Why was he not helicoptered to Rapid City about fifteen minutes away for dialysis? Why was Brady admitted to the State Treatment and Rehabilitation (STAR) Academy without any symptoms of Hepatitis C but then was later diagnosed with it?
The state has a history of poor choices made by state employees: fourteen year old Gina Score died after a forced run in 1999. The state settled with Score's family for an undisclosed amount of money without accepting guilt for her death.

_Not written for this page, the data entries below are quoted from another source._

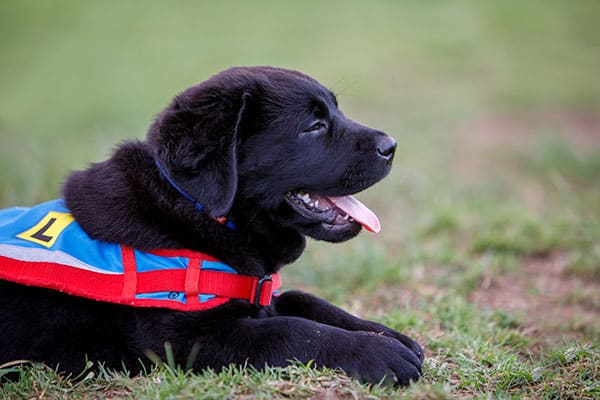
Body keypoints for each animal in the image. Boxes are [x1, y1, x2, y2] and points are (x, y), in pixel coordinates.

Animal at [0, 67, 422, 386]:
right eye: (314, 125)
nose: (392, 146)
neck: (196, 208)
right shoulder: (184, 340)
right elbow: (292, 330)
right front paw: (377, 351)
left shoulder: (257, 291)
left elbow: (306, 301)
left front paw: (385, 333)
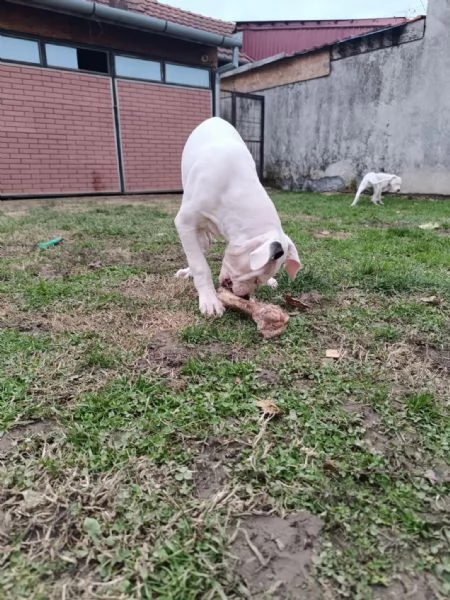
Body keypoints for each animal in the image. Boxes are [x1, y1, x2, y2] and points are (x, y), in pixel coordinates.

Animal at [174, 115, 300, 316]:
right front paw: (210, 301)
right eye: (256, 279)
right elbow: (200, 265)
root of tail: (215, 118)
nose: (245, 298)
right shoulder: (185, 223)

This might be as close to an admission of guilt by the State as we'll see without a trial or lawsuit:
Jim Seward, general counsel for Gov. Dennis Daugaard, said the group is tasked with finding ways to divert youth away from commitments at the state's juvenile facilities in Custer, Plankinton and Sioux Falls. If the juvenile justice system were a pool, Seward said, with the shallow end being county probation and monitoring, DOC commitments would represent "the deep end." It's also clear that regardless of the divergent definitions and programs, South Dakota commits more juveniles per capita than almost any other state. More populated parts of the state are more likely to have options for troubled youth beyond a trip to the STAR Academy. Judges, prosecutors and probation officers from smaller areas have told work group members that they'd like to see more ways to avoid commitments. [John Hult, Sioux Falls Argus Leader]This is a good example why PAs or CNPs assigned to medical cases is questionable: as i suspected, whoever diagnosed Hep C profiled Brady as a user and chose to do nothing about it.